Walsh noted in his speech that Boston played an important and formative role in King’s life.

“Today, Boston is rising up and striving to live out these ideals more than any other time in the history of our city,” Walsh said. “It starts in the places which nurtured Dr. King as a young man — Boston University where he studied, the 12th Baptist church in Roxbury where he preached and the entire African American community.

Walsh also said that in February, in honor of Black History Month, he will bring Boston leaders together to walk the Black Heritage Trail and visit the Museum of African American History.

“We need to be clear,” he said. “Black history is Boston history, and it’s equal rights and opportunities that are Boston’s values.”

Brown announced at the event that BU will pledge a quarter of a million dollars to the construction of a memorial in the city dedicated to King’s legacy.

“We hope to see this project through to completion and that the future generations of Bostonians and visitors will appreciate MLK’s extraordinary legacy and what his years in Boston meant to him, Mrs.
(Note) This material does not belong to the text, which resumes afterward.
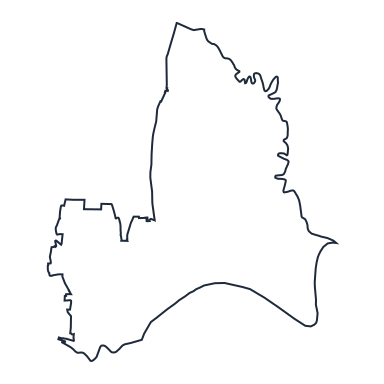 outline of Galati, Galati, Romania
{"feature_id": "2599482B19472284697606", "entity_name": "Galati", "entity_type": "district", "adm_level": 2, "iso_a3": "ROU", "parent_name": "Romania", "parent_adm1": "Galati", "projection": "orthographic", "projection_center": [28.069, 45.5], "detail": "fine", "context": "isolated", "style": "outline", "palette": "slate", "viewbox_px": 384, "rotation_deg": 0, "n_neighbors": 0, "source": "geoboundaries", "source_scale": "gbopen_adm2", "svg_char_len": 5786}
<svg xmlns="http://www.w3.org/2000/svg" viewBox="0 0 384 384"><path d="M141.8,339.8L144.2,333.5L150.9,322.0L156.0,318.2L167.3,309.2L175.1,303.6L179.3,300.1L185.2,296.3L189.7,292.9L193.3,291.3L196.2,289.2L200.1,287.5L204.0,285.5L214.9,283.2L224.6,283.0L242.1,286.9L250.0,289.1L264.5,297.7L279.3,307.9L294.3,318.7L305.3,325.8L310.8,326.4L314.3,324.7L316.2,322.8L316.9,320.4L317.6,313.2L315.9,304.8L316.0,299.8L314.9,287.3L314.7,282.8L314.9,279.6L315.7,268.5L316.6,262.5L317.9,257.0L319.1,254.1L320.5,251.3L323.3,247.0L327.7,243.4L332.8,242.6L336.2,243.0L334.4,241.4L332.7,240.3L327.3,238.0L321.5,236.7L318.9,235.8L315.4,234.8L311.6,233.6L309.0,231.3L308.6,230.8L307.9,229.1L307.6,227.6L307.5,225.4L307.1,223.6L306.3,221.4L305.3,219.5L304.9,219.0L302.2,217.5L301.6,216.6L300.2,205.8L299.2,200.7L298.5,198.8L297.6,196.7L294.6,191.7L294.0,190.9L293.0,190.4L291.1,190.6L287.6,191.8L286.1,192.1L284.4,192.4L283.8,192.2L283.5,191.4L283.4,190.9L283.5,190.1L284.8,185.4L285.6,181.9L285.8,180.7L285.5,179.9L284.5,179.4L282.1,178.9L278.4,178.8L277.4,178.6L275.7,177.9L275.3,177.7L275.2,177.3L275.3,176.3L275.7,175.8L276.1,175.6L282.0,175.0L282.8,174.7L283.8,174.0L285.1,171.7L285.8,168.9L288.1,163.9L288.6,161.6L288.4,161.1L287.8,160.5L287.0,159.9L283.8,158.7L279.5,156.5L278.2,155.8L278.0,155.3L278.1,154.4L278.4,154.0L279.1,153.4L280.5,153.2L283.5,153.4L284.3,153.6L286.8,155.3L287.2,155.1L287.4,154.9L287.7,153.2L288.1,149.0L288.1,148.3L287.6,146.0L287.2,145.0L286.0,143.2L283.7,141.2L283.7,140.2L284.1,139.6L286.5,138.4L287.1,137.4L287.6,135.7L287.7,134.9L287.7,132.7L287.9,129.0L287.6,126.3L287.0,122.9L286.8,122.1L286.2,121.5L285.1,121.1L283.1,120.8L282.7,120.5L282.2,119.9L281.8,118.9L280.7,115.6L279.8,113.8L277.2,110.2L276.5,108.9L276.3,108.2L276.5,106.9L277.1,104.9L279.2,101.9L279.9,100.2L280.0,99.2L279.6,98.6L278.9,98.3L278.1,98.3L276.1,98.5L273.8,98.9L272.3,98.9L270.9,98.8L270.1,98.4L269.2,97.7L268.5,96.7L268.5,96.0L268.6,95.6L269.1,95.2L271.7,94.1L274.8,92.5L275.6,91.9L276.1,90.9L276.6,89.8L277.0,88.2L278.0,82.6L277.8,80.6L277.8,77.8L277.5,77.0L277.3,76.8L276.7,76.6L275.9,76.8L275.5,77.1L274.0,78.8L273.1,79.9L271.5,82.6L270.5,84.6L269.8,86.6L268.9,88.5L266.8,90.8L265.7,91.2L265.4,91.2L264.7,90.8L264.3,90.0L263.6,87.4L263.2,85.0L262.5,82.2L261.1,78.2L260.4,75.9L260.1,75.2L259.7,74.6L258.8,73.8L258.1,73.5L256.4,73.1L255.3,73.3L254.5,73.5L254.2,73.8L254.1,74.2L253.9,75.0L253.8,75.7L254.0,77.1L254.3,78.2L255.1,79.8L255.2,80.9L254.9,81.7L254.4,82.6L253.6,83.4L252.8,83.6L251.9,83.1L251.6,82.7L251.2,80.9L251.0,79.3L250.7,77.9L250.3,76.9L249.7,76.5L248.9,76.8L247.9,78.3L247.2,79.9L246.7,81.7L246.0,82.9L245.7,83.1L245.1,83.2L244.6,79.8L244.3,79.4L243.6,79.1L243.1,79.2L242.4,79.7L240.5,81.6L239.7,81.8L239.4,81.7L236.5,78.5L235.6,77.1L235.3,76.4L235.3,75.8L235.4,75.3L236.0,74.4L237.2,73.4L239.3,72.0L239.4,71.8L239.3,71.1L237.1,70.0L235.7,68.8L234.8,67.3L234.0,65.0L233.5,64.4L232.7,62.9L230.9,60.3L229.5,59.1L228.9,58.8L227.2,58.4L224.8,58.2L223.8,57.6L222.9,56.7L222.6,56.2L219.6,50.1L218.0,47.3L216.8,45.9L216.1,45.3L214.0,44.0L212.2,43.9L211.4,43.5L208.1,41.2L207.2,39.9L206.7,39.0L205.7,36.1L204.4,31.8L204.2,30.9L204.2,29.5L201.3,28.9L193.7,30.1L190.9,29.2L177.5,23.2L176.7,23.0L173.7,33.9L171.4,41.5L167.6,54.6L167.0,55.7L166.6,57.1L166.4,58.8L166.8,84.8L166.5,88.0L167.2,88.1L166.9,89.8L167.0,89.9L167.0,90.2L167.9,90.3L167.8,90.9L165.4,90.7L164.9,92.0L165.4,92.2L165.4,92.4L161.1,101.6L160.4,101.3L158.1,106.5L157.2,109.3L156.2,121.5L154.5,128.2L153.3,133.7L152.8,136.9L152.2,144.1L151.6,154.2L151.4,164.6L150.4,172.1L150.3,177.4L150.9,182.3L152.1,191.5L152.3,202.4L152.6,205.2L154.7,220.4L150.9,218.9L150.3,219.2L149.3,220.3L149.3,220.7L149.5,221.0L147.3,221.2L146.6,221.1L146.5,219.1L147.5,219.0L147.4,217.5L145.0,217.7L145.0,217.9L139.0,218.1L138.9,216.7L133.6,216.7L132.0,220.6L131.0,222.5L127.3,234.6L127.2,236.0L127.3,239.7L126.9,239.7L127.0,240.3L127.3,240.9L121.3,240.7L121.6,239.9L121.5,239.2L121.3,238.5L121.0,236.0L120.6,235.1L120.7,234.9L120.8,232.5L120.6,230.9L120.5,225.4L120.2,223.3L119.0,218.7L118.5,217.9L118.2,217.7L117.2,217.8L116.0,218.5L115.6,218.1L115.0,215.3L113.8,210.8L112.1,205.2L111.5,204.1L101.4,203.8L101.1,209.4L84.0,209.2L84.5,199.8L73.4,199.8L65.6,199.4L64.1,205.8L62.1,205.4L61.3,205.6L60.8,207.0L60.1,211.2L60.0,211.7L60.0,212.3L59.6,217.4L59.6,217.7L60.0,218.0L60.1,218.3L60.0,218.6L59.2,219.0L58.5,220.9L56.8,225.6L55.9,227.2L55.7,228.6L55.9,230.9L56.2,232.3L56.7,234.2L57.0,234.5L57.6,234.6L59.3,234.1L62.6,234.2L61.6,243.7L61.1,244.7L56.6,240.9L55.9,240.5L55.2,241.0L55.4,242.2L56.2,246.0L55.5,246.9L54.5,246.2L53.8,247.0L51.6,247.2L51.6,247.8L51.3,248.5L51.0,251.3L49.9,256.6L50.0,257.9L50.3,259.0L50.9,262.5L50.6,263.4L48.1,263.5L48.2,265.2L47.9,265.3L47.8,265.5L47.8,269.3L48.2,271.3L49.0,273.0L49.3,273.1L49.3,273.8L49.6,275.3L49.9,275.7L50.6,275.8L51.7,275.6L52.0,275.8L52.9,275.3L58.1,274.4L60.3,274.3L62.5,274.4L62.4,276.7L65.0,283.4L65.3,283.9L69.3,290.9L69.0,291.0L71.0,294.2L66.8,294.1L66.5,294.3L66.0,294.3L66.0,294.8L66.1,295.9L64.8,296.0L64.6,300.6L70.4,300.2L71.1,300.8L71.1,303.0L70.0,309.6L67.2,309.6L67.5,310.8L67.6,311.9L69.0,313.8L71.0,316.1L70.8,327.8L70.2,333.3L71.3,333.5L71.8,334.3L72.2,334.4L72.8,334.4L73.8,334.1L73.5,337.6L73.9,340.2L73.9,340.5L73.7,340.9L66.0,338.7L64.7,338.7L63.1,338.2L62.2,338.4L58.9,337.5L58.4,339.3L60.8,340.0L65.1,341.4L64.8,342.3L61.4,342.0L66.1,344.6L70.8,347.3L73.4,349.4L75.2,351.3L76.7,352.4L78.0,352.8L81.0,352.5L82.4,352.6L84.1,353.4L87.0,356.2L90.5,360.8L91.7,361.0L93.3,360.2L95.1,358.6L96.6,356.9L100.1,347.3L101.0,346.0L101.6,345.6L102.2,345.5L103.8,345.5L105.5,346.3L107.2,347.8L110.4,351.1L111.6,352.2L113.3,352.5L115.1,352.3L116.4,351.6L119.3,349.0L122.0,346.0L123.0,345.2L124.8,344.3L130.7,343.0L141.8,339.8Z" fill="none" stroke="#1e293b" stroke-width="2"/></svg>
King and to all of us,” Brown said.

BU Student Government President Devin Harvin also addressed King’s impact, discussing three elements of King’s life — willingness to sacrifice his desires for the betterment of the community, the importance of the community that surrounds a leader and the power of a dream.
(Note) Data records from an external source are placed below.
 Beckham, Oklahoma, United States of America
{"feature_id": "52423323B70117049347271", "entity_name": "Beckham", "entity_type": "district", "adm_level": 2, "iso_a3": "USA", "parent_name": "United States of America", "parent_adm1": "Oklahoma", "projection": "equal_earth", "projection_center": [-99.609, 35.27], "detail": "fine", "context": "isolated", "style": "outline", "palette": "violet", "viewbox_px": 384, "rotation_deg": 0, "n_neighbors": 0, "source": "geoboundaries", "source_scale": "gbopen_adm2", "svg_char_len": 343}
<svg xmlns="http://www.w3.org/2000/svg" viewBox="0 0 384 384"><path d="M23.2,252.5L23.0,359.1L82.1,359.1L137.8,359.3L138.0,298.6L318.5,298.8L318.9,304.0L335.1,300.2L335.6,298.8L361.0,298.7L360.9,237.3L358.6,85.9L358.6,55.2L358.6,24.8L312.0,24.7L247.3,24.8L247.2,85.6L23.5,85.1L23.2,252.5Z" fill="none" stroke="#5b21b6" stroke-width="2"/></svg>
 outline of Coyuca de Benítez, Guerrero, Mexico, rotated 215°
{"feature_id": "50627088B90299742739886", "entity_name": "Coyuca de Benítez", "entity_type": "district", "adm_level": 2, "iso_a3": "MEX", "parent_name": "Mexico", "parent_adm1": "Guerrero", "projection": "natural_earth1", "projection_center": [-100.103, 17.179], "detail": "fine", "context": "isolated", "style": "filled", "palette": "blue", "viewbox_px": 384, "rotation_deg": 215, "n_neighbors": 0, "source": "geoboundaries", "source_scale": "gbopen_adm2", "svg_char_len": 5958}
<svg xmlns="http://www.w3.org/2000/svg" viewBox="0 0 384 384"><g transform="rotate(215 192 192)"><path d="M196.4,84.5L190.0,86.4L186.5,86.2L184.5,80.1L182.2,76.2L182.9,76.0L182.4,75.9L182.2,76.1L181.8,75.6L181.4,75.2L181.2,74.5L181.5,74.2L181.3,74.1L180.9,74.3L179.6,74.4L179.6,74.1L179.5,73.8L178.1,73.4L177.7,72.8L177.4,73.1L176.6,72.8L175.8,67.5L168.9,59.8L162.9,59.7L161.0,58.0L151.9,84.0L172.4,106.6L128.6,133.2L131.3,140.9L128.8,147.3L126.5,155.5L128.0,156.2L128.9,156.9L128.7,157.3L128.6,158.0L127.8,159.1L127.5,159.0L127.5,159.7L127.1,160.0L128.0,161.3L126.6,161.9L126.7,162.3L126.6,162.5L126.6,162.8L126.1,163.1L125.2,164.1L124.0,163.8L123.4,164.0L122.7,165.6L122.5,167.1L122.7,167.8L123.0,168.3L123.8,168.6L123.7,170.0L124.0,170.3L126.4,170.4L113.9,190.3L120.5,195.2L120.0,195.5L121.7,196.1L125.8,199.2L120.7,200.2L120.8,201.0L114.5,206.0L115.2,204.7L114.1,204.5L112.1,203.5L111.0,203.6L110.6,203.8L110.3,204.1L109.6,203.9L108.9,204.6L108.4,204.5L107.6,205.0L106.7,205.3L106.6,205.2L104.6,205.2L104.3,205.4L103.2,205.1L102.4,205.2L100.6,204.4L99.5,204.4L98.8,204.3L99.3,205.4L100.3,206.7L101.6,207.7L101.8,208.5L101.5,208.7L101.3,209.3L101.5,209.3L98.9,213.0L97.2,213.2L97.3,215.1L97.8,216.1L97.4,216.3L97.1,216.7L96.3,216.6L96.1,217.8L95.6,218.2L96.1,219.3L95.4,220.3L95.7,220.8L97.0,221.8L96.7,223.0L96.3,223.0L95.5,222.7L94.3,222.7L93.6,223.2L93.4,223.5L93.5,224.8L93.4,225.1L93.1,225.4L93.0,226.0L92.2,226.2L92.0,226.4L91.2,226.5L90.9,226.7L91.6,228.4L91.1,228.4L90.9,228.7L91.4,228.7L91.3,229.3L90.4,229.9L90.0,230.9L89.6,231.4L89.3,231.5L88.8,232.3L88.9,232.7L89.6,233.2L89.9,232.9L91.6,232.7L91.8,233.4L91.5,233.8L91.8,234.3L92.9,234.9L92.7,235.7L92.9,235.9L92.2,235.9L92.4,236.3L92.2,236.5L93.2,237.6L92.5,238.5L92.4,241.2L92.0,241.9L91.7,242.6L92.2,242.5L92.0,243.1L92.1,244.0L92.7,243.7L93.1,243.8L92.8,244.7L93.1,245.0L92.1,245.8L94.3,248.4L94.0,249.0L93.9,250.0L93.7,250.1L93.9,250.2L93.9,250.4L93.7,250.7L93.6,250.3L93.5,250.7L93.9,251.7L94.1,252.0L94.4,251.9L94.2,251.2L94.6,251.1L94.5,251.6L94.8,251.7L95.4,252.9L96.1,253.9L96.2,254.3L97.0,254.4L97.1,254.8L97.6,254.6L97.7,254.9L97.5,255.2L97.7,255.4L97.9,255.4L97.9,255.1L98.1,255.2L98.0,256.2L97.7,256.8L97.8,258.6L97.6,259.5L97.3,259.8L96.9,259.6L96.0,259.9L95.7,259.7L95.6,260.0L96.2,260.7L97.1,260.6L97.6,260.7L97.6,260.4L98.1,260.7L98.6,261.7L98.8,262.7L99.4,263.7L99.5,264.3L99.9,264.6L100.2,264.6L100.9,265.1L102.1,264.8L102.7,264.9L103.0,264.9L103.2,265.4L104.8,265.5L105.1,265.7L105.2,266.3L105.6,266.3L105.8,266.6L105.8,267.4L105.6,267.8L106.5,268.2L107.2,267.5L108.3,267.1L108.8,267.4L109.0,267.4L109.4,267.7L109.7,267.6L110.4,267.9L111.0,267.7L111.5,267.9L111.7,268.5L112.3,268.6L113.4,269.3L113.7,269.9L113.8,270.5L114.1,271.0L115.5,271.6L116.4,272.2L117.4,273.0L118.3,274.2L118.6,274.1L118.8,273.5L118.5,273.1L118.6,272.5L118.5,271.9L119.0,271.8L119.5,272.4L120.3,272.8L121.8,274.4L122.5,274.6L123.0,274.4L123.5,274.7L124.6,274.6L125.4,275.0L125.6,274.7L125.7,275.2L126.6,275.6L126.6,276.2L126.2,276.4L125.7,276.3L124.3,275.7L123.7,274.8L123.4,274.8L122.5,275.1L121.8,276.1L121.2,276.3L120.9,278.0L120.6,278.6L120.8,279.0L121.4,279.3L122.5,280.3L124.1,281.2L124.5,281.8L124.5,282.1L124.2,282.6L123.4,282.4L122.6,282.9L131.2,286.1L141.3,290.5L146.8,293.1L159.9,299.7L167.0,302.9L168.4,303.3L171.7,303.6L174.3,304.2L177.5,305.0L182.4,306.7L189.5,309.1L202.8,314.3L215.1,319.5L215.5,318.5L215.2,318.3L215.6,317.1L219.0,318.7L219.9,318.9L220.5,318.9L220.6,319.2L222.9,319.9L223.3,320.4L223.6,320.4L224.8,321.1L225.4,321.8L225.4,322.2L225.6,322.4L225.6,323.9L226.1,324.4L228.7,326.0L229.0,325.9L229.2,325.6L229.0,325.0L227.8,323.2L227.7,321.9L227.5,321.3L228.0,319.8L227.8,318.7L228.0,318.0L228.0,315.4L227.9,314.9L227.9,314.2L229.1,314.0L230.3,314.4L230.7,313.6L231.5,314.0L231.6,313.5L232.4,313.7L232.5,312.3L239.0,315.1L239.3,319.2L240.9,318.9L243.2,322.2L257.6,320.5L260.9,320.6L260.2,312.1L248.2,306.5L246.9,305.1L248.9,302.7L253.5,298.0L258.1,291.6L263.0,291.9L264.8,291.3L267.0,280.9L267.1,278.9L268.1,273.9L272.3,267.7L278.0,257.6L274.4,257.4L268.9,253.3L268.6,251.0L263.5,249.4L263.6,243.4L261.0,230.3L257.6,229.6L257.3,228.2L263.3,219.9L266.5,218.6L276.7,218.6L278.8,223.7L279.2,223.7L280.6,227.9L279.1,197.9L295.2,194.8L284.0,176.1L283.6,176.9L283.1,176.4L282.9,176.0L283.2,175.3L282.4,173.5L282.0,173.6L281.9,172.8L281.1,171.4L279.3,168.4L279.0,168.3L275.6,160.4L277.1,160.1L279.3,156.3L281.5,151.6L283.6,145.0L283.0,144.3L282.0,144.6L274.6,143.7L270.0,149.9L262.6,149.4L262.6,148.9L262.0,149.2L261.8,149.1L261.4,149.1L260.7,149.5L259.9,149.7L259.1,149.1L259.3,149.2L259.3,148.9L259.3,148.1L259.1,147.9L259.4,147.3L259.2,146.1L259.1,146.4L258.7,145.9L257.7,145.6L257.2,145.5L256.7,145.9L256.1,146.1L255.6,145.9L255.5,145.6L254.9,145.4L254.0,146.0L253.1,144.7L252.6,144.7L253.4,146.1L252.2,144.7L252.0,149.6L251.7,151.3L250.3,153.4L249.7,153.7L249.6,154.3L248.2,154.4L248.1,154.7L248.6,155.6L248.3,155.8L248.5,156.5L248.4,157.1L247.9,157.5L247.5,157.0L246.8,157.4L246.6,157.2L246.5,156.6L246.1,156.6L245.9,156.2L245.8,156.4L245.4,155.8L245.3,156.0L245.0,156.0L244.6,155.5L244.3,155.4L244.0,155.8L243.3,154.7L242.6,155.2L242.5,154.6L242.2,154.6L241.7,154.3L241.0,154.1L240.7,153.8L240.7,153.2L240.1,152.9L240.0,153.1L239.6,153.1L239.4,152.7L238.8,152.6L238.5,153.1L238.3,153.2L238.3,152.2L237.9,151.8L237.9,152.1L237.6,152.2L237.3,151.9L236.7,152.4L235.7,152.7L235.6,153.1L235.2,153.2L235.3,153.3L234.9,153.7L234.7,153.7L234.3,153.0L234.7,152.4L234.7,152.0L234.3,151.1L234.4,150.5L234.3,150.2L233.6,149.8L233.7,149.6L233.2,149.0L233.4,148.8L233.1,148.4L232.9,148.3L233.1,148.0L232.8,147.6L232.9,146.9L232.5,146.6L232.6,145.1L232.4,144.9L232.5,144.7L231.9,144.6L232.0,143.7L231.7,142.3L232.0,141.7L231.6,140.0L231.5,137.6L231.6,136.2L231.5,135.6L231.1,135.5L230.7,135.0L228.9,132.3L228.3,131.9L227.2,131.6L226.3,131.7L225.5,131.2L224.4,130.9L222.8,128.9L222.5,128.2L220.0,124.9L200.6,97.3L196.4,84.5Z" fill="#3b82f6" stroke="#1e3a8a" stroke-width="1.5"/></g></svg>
“His dream of equality and justice is still in the works, but nonetheless, his dream catalyzed a movement,” Harvin said.

Colter Schroer, a freshman at the College of General Studies, said that Pressley’s speech was the highlight of the event for him.

“It was stunning and inspirational to hear,” Schroer said.

Katherine Kennedy, director of BU’s Howard Thurman Center for Common Ground, Augustine Jimenez, a junior in the College of Arts and Sciences, and Archelle Thelemaque, a junior in the College of Communication, also spoke at the event Monday.

A number of orchestral and choir pieces were performed by BU’s Inner Strength Gospel Choir and the Boston Youth Symphony Orchestra.

CAS freshman Sarah Cocroft said she particularly enjoyed the orchestra’s performance.

“I thought the orchestra was very moving, especially at the end when they had the sing-along because they were using songs that meant something special to MLK, and the audience was able to join in, as well,” Cocroft said.

Brown closed the ceremony with an address, calling for the need of a nationwide New Year’s resolution to commit to moral leadership.

“All of us have a role in making Boston University a small part of a better world imagined by Dr. King,” Brown said. “We can lead in making the community more inclusive, that is more and supportive of all, irrespective of race, color, religion, sex, national origin, disability, sexual orientation or gender identity.”